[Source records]
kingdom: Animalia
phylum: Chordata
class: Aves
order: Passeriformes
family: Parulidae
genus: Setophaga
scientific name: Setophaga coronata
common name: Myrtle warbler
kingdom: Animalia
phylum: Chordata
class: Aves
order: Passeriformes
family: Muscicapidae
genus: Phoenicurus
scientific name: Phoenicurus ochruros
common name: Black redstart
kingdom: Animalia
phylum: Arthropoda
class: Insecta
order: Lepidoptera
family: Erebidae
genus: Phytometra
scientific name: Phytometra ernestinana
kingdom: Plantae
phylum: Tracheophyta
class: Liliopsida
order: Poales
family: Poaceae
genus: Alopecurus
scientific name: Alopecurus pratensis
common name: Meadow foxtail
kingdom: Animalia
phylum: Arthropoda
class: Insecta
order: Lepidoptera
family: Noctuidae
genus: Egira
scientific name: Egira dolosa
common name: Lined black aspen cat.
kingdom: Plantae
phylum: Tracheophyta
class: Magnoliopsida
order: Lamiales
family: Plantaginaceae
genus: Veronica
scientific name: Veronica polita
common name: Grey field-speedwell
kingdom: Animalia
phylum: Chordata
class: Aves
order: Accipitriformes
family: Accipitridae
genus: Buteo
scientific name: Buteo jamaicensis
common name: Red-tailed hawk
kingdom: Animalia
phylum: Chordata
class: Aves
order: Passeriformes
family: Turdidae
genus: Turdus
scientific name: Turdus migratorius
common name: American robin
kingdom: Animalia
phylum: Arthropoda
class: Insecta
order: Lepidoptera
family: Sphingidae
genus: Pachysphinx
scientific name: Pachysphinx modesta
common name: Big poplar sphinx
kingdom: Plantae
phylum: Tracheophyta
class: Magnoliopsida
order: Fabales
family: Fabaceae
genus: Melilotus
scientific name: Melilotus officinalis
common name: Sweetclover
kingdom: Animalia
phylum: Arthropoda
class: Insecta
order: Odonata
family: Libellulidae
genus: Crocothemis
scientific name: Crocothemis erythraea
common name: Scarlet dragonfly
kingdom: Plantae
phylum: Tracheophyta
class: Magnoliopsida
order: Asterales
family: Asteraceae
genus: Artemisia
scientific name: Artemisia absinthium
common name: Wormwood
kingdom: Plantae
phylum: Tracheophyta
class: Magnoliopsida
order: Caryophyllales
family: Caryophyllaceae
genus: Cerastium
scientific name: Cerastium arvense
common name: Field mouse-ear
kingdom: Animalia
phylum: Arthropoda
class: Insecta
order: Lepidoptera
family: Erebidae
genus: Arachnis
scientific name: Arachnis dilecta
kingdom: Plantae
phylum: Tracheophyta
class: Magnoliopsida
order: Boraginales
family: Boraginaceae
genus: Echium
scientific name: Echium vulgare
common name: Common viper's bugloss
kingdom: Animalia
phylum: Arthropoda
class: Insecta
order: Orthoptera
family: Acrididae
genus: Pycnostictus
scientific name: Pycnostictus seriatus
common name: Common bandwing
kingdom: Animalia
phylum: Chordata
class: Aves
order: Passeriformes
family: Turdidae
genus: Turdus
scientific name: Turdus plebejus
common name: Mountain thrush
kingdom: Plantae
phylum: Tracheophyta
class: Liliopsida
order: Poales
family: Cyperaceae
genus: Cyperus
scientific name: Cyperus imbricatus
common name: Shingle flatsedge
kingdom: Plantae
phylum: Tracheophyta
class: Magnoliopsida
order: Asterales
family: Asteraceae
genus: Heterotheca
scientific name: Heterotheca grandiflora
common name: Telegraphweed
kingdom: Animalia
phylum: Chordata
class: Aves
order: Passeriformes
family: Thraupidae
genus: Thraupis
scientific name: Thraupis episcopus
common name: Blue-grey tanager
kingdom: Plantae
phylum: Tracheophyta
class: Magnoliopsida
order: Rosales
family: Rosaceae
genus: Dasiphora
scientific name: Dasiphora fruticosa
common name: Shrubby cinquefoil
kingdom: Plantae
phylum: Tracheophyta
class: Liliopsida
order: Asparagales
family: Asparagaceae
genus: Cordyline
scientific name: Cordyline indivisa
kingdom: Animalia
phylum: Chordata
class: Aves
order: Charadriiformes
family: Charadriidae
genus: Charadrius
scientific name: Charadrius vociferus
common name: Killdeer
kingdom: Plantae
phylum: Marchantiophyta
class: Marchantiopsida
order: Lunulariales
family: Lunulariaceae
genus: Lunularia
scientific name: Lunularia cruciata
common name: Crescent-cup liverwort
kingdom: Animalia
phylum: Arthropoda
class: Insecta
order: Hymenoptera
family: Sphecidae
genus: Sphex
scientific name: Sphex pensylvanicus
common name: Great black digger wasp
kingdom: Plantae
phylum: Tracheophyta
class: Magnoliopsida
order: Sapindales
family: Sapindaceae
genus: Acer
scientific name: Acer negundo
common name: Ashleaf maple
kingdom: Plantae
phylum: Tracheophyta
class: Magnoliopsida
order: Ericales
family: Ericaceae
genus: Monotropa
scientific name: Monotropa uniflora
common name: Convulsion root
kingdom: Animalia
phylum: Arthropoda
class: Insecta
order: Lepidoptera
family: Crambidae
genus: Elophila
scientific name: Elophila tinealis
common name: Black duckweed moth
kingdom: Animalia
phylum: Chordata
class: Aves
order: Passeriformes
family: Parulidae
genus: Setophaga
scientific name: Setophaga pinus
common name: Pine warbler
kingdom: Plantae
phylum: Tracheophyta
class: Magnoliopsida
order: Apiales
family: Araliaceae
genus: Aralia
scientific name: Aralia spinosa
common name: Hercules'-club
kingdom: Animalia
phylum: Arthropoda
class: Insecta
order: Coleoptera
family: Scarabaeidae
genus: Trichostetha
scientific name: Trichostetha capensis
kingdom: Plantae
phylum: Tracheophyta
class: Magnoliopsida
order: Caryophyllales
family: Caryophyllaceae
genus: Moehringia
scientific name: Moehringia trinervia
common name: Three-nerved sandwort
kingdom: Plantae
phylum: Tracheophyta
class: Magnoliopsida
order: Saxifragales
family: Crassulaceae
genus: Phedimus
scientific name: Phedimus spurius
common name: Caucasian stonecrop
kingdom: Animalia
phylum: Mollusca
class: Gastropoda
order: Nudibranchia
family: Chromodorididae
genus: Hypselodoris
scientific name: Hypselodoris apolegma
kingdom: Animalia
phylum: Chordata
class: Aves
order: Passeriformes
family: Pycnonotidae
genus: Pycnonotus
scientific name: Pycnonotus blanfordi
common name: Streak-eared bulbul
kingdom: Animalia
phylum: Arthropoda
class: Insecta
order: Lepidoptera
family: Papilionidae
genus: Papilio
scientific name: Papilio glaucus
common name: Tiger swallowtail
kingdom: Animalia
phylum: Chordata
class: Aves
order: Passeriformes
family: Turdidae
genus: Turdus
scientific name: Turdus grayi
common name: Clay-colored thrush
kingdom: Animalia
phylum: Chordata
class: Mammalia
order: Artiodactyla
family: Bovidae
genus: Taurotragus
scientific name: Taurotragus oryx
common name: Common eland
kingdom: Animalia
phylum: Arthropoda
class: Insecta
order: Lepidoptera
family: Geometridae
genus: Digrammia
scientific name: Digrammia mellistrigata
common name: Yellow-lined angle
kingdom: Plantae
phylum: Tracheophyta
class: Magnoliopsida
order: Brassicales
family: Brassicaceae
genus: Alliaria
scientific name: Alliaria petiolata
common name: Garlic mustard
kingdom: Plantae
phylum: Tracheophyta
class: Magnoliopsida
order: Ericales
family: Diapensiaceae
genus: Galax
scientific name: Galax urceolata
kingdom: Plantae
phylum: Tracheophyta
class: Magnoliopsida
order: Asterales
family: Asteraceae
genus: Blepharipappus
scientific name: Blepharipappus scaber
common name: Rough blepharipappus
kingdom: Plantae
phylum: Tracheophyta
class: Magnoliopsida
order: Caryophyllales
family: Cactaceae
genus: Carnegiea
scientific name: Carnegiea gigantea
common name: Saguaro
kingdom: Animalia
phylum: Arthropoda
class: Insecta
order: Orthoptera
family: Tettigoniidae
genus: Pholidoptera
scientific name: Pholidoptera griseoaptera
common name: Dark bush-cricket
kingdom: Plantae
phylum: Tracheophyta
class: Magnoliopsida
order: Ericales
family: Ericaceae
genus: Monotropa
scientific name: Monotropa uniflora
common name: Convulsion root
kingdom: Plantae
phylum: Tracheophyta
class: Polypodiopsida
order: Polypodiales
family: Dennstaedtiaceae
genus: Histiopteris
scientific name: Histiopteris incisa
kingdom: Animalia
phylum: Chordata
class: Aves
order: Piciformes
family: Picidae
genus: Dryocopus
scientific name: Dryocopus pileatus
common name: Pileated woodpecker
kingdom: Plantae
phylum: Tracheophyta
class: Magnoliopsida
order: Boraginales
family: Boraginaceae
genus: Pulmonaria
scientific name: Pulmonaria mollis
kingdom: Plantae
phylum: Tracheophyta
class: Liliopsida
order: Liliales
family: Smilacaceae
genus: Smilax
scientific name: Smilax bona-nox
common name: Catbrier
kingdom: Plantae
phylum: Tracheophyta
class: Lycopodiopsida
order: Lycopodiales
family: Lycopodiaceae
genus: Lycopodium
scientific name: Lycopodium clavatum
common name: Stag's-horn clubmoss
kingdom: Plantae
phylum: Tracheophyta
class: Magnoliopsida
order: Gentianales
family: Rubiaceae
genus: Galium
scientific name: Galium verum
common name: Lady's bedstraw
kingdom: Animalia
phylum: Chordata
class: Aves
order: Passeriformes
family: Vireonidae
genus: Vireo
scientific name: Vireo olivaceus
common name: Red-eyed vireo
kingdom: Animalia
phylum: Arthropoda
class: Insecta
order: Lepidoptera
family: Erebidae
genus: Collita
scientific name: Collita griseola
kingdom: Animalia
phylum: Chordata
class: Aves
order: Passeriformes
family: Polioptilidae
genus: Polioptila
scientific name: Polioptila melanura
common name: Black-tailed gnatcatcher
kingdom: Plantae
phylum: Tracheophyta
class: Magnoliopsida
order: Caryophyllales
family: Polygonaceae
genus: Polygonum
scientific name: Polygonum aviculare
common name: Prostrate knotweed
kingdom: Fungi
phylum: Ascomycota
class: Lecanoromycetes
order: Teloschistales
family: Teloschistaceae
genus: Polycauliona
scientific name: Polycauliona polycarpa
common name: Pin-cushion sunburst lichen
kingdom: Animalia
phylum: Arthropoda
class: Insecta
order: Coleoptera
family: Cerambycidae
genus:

What you are asked to do
Recast the part of the records that opens with the line containing "scientific name: Papilio glaucus" and closes with the line containing "order: Artiodactyla" as a Markdown table with the columns Row and Line. Number each line in order and omit any blank lines.

Task answer
| Row | Line |
|---|---|
| 1 | scientific name: Papilio glaucus |
| 2 | common name: Tiger swallowtail |
| 3 | kingdom: Animalia |
| 4 | phylum: Chordata |
| 5 | class: Aves |
| 6 | order: Passeriformes |
| 7 | family: Turdidae |
| 8 | genus: Turdus |
| 9 | scientific name: Turdus grayi |
| 10 | common name: Clay-colored thrush |
| 11 | kingdom: Animalia |
| 12 | phylum: Chordata |
| 13 | class: Mammalia |
| 14 | order: Artiodactyla |